How to Mix & Knead Homemade Bread
- 1). Measure out the ingredients. Measuring the ingredients by weight instead of volume allows for amounts that are more accurate.
- 2). Heat the water slightly, until it's about 100 degrees F. This will ensure that the yeast will be correctly activated.
- 3). Add the sugar and salt to the water. Stir gently with a spoon to make sure both ingredients have completely dissolved into the water.
- 4). Pour the yeast into a small bowl. Add a small amount of your water, sugar, and salt mixture, and stir the new mixture into a paste.
- 5). Add the yeast mixture to the rest of the water. Stir so the yeast dissolves into the water mixture.
- 6). Put the flour into a large mixing bowl.
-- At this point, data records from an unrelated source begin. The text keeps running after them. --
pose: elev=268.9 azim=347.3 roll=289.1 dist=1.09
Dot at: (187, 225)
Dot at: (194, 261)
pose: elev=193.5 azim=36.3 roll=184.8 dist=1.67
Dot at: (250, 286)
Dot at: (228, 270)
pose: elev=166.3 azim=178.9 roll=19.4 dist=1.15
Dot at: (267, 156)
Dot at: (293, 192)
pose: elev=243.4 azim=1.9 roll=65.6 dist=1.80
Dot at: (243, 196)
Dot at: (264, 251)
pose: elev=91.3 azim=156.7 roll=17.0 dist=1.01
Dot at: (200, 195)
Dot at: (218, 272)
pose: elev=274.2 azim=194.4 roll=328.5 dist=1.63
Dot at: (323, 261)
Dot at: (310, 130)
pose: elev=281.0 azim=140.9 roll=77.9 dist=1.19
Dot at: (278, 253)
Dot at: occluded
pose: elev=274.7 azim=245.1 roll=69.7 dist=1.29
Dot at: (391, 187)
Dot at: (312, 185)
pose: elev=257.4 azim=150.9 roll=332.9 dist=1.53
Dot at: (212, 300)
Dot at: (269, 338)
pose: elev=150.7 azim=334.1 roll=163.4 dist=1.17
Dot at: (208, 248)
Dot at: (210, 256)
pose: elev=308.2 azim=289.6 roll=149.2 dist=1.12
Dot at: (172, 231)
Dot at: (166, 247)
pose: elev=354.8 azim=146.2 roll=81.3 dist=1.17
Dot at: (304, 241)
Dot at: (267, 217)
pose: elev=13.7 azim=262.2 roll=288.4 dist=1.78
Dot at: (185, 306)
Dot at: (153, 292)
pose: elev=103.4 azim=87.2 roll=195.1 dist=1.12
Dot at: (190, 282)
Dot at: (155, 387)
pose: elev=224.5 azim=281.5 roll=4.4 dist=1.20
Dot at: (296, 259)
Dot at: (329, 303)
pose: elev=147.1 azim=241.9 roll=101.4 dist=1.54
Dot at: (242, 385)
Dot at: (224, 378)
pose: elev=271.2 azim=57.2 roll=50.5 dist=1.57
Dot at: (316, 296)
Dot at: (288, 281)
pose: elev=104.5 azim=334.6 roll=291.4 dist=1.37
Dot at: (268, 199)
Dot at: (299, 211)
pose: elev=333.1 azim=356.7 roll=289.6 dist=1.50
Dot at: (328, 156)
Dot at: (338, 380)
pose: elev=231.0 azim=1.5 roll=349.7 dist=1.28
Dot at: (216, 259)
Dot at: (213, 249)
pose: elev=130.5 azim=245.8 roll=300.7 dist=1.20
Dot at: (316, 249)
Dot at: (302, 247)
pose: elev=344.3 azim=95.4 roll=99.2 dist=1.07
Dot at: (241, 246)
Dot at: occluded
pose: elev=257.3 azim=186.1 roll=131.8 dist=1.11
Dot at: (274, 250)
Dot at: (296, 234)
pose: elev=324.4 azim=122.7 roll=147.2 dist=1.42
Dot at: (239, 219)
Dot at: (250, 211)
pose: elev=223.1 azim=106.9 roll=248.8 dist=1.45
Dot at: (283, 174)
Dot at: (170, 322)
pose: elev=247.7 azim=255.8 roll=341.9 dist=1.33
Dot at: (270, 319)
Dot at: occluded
- 7). Stir small amounts of the water mixture into the flour. You can stir the wet and dry ingredients with a spoon, but your hand is often the best tool for the job. Continue adding water -- up to 24 oz. -- until the dough forms into a workable mass. It should hold its shape, and not be so wet that it runs, nor so dry that it does not come together. Don't feel that you have to use all of the water in the bowl. Different baking and humidity conditions will change the amount of water you need to use every time you bake.
- 8). Sprinkle a counter top or another kneading surface with a light dusting of flour. Also, dust your hands with flour.
- 9). Move the dough onto the kneading surface. Knead the bread by pushing the dough away from you with the heels of your hands, then folding the farthest edge of the dough back towards you. Turn the dough and repeat the pushing and folding. Continue turning so as to knead evenly. Knead the bread for about 10 minutes.
- 10
Move the kneaded dough back into the mixing bowl. Cover the bowl with a tea towel, and place it in a warm area, such as near the oven. Allow the bread to rise for two hours. - 11
Grease two baking pans, using butter or a non-stick cooking spray. - 12
Take the dough out of the bowl and knead it again for another five minutes or so. - 13
Divide the dough in half, and place one half in each tin. - 14
Move the tins back to the warm area in your kitchen and let them rise for about another half hour. - 15
Bake the bread in a 450 degree F oven for 40 minutes, until the bread is browned on the top.